Some things stayed the same. As before, people gathered once a fortnight to write together in a safe and inspiring environment, based on the Amherst Method guidelines. At each session I offered a prompt and invited the group to write in response. Silence fell as words poured onto the page, for 10, 20, 30 minutes. If someone got stuck I could meet them one-to-one in a private “breakout room”, to help them find their flow again.

As before, I invited people to read what they had written; the group practiced the skill of “close listening” – a vital skill for every writer; and those who chose to read received positive feedback that helped them develop their voices. People wrote about everything under the sun in these sessions, including the minuscule virus that had upended our lives. One person wrote the first chapter of a witty Zoom-room murder mystery…

Sometimes a video connection broke down, sometimes the audio was glitchy – in rural Ireland strong broadband is a gift, not a given. The disadvantages of writing together online are obvious: you don’t get to meet your fellow participants in the flesh; you can’t read their body language or hear the small gasps of admiration as you read your work; you don’t get to chat one-to-one during the break.

But there are advantages. You can join in from anywhere in the world. And you don’t have to get into your car on a dark, blustery winter’s night to drive to my sitting-room in north Leitrim.

Writing prompt for the Crossing Borders Open-Mic: Interiors and Edges

The endlessly inventive and productive people at Across the Lines (IFI) / Open Mic Manor / The Thing Itself are inviting video or audio contributions for their next Crossing Borders Open Mic Online (IFI). The theme for this event is “Way-points and Markers” – the places, journeys and signposts that have marked our individual and collective transitions over the last three months.  They invited me to come up with a prompt to spark contributions.

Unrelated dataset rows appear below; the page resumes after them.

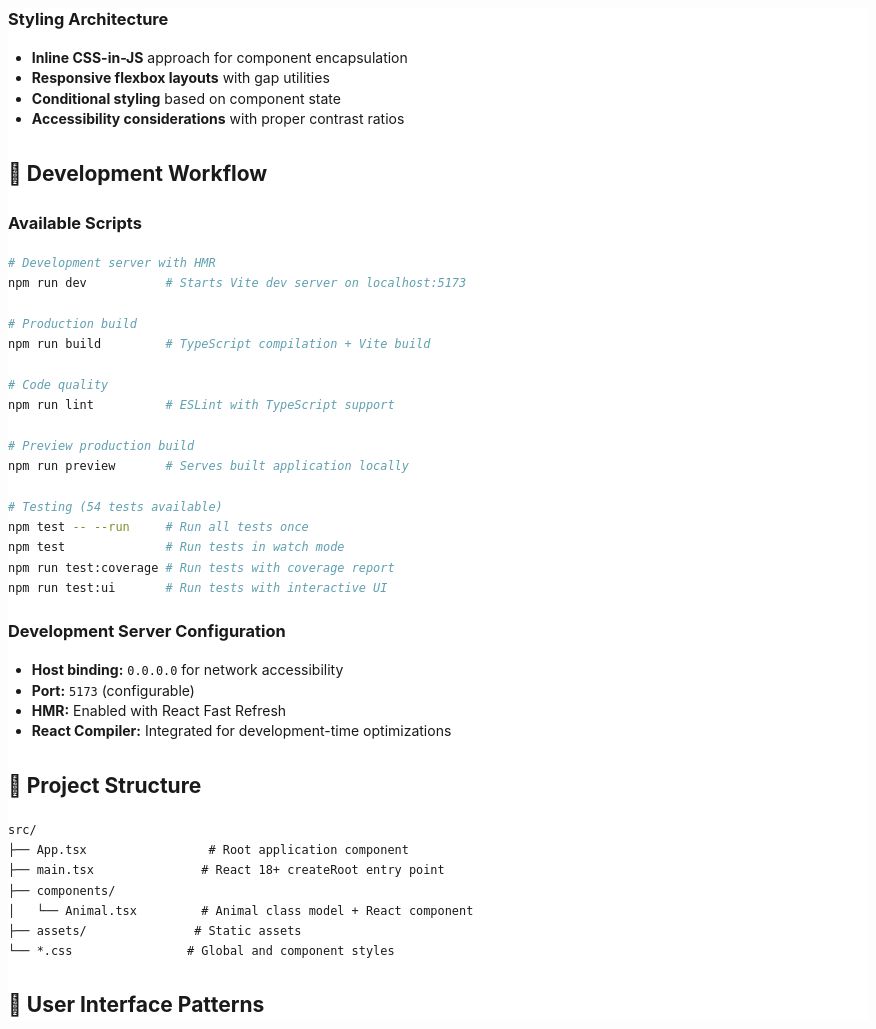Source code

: ### Styling Architecture
- **Inline CSS-in-JS** approach for component encapsulation
- **Responsive flexbox layouts** with gap utilities
- **Conditional styling** based on component state
- **Accessibility considerations** with proper contrast ratios

## 🚀 Development Workflow

### Available Scripts

```bash
# Development server with HMR
npm run dev           # Starts Vite dev server on localhost:5173

# Production build
npm run build         # TypeScript compilation + Vite build

# Code quality
npm run lint          # ESLint with TypeScript support

# Preview production build
npm run preview       # Serves built application locally

# Testing (54 tests available)
npm test -- --run     # Run all tests once
npm test              # Run tests in watch mode
npm run test:coverage # Run tests with coverage report
npm run test:ui       # Run tests with interactive UI
```

### Development Server Configuration
- **Host binding:** `0.0.0.0` for network accessibility
- **Port:** `5173` (configurable)
- **HMR:** Enabled with React Fast Refresh
- **React Compiler:** Integrated for development-time optimizations

## 📁 Project Structure

```
src/
├── App.tsx                 # Root application component
├── main.tsx               # React 18+ createRoot entry point
├── components/
│   └── Animal.tsx         # Animal class model + React component
├── assets/               # Static assets
└── *.css                # Global and component styles
```

## 🎨 User Interface Patterns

Here it is:

Hestia is the Greek goddess of interiors, of contemplative time and space. She is the hearth-fire that makes a house into a home.

Hermes is the trickster god of travel, trade, computers, protector of doorways and boundaries, the messenger and mover, the communicator.

In her books “Goddesses in Everywoman” and “Gods in Everyman”, Jean Shinoda Bolen tells how these two very different archetypes  are related. In Greek households the “herm” – a pillar symbolizing Hermes – stood just outside the front door, in a distinct but intimate connection with Hestia’s hearth-fire at the centre .

I invite you to see in your mind’s eye a place that represents the containment of “lockdown”; and a place that represents the process of “unlocking”. These places may be in the geography of your home, your county, your country, the world; or virtual places; or the space inside the arms of someone you love – a hug you are grateful to have received during lockdown, or a hug you are still yearning towards.

Whatever spaces come to you, feel them through your senses, through smell, and sight and touch and sound. And then write about these two spaces, placing them in relationship each with the other.